Rajan holds firm on policy
The Reserve Bank of India on Tuesday left the repo rate unchanged at 7.25 percent. The repo rate is the rate at which the central bank of a country lends money to commercial banks in the event of any shortfall of funds. In addition, it also maintained the cash reserve ratio, which is the proportion of deposits banks have to park with the central bank, at 4 percent. Much to the chagrin of the Union Finance Ministry and members of Industry, the RBI practiced a great deal of prudence and caution in their approach to monetary formulation policy, while maintaining “the accommodative stance of monetary policy”.
The RBI’s monetary policy stance, which some argue errs on the side of caution, stems from a lack of clarity over the distribution of rain in the current monsoon season and the resultant effect on the farm sector. On the food inflation front, the RBI will continue to monitor the Centre’s ability to break supply side bottlenecks, like the unavailability of land and slow electricity generation capacity.
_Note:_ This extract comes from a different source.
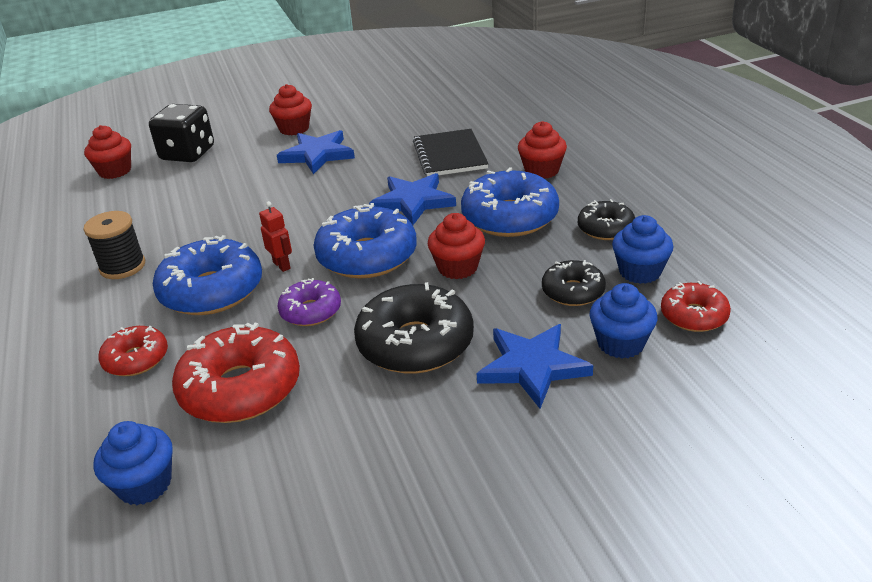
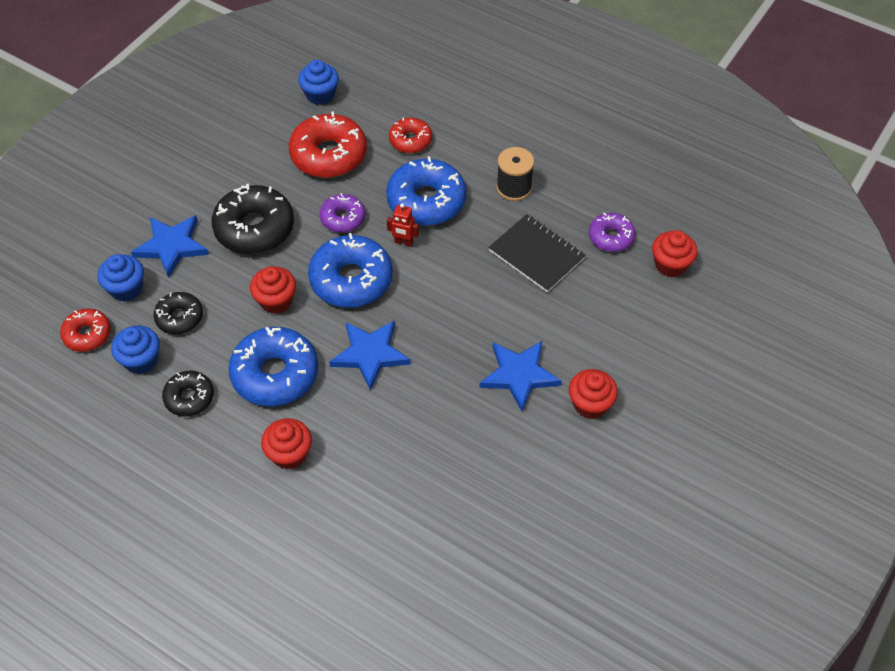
camera: 140 degrees right, 20 degrees up
(119, 201) = (611, 237): none -> purple donut
(187, 154) = (641, 317): black dice -> none
(450, 155) = (393, 437): black notebook -> black notebook (536, 254)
Until conclusive data on the spread of rainfall over the monsoon season is forthcoming, the RBI, some argue, will maintain its tone of caution. One look at the RBI’s monetary policy statement and it is apparent that fears of potential inflation have held it back from reducing the repo rate. “The June reading of 5.4 percent has resulted in the projections being elevated, but will meet the 6 percent target for early 2016. Hardening of inflation, excluding food and fuel, is most worrisome. The impact of the hike in service tax rates to 14 percent in June will flow into the inflation reading through the year,” the statement said.
The central bank, however, did express confidence over India’s prospective growth rate, which it said would hover around 7.6 percent. The outlook for growth is improving gradually, it said, adding that favourable real income effects could accrue from weaker commodity prices, in particular, crude oil and a possible step-up in agricultural activity if monsoon season continues to improve. Besides fears of inflation, the policy statement was a continuation of the central bank’s offensive against public and private sector banks. According to the RBI Governor Raghuram Rajan, banks have only transmitted 30 basis points of its 75 in rate cuts so far. One basis point is equal to 1/100th of 1 percent. In response, Arundhati Bhattacharya, chairman of the country’s largest lender State Bank of India, replied that its lending rates were not merely determined by the RBI’s repo rate. Any such action, she argued, would also depend on economic growth and other market factors.
One the key highlights from the RBI’s monetary policy review was a confirmation that the RBI and government have reached a consensus on the composition of Monetary Policy Committee (MPC) and what the Governor’s power would be. However, further details were not forthcoming. Although Rajan echoed the government’s stance on the removal of veto powers for the Governor, he maintained his opposition against outside interference by government appointees, who do not hold office in the central bank.
This fundamental opposition to the government’s designs comes on the back of its dubious desire to cut the central bank to size by bringing in four of its appointees to a proposed seven-member committee espoused by the latest draft of the Indian Financial Code. The emphasis, according to Rajan, should be towards “institutionalising the process of monetary policy formulation”, instead of giving further powers those who run the risk of being considered rubber stamps of the government.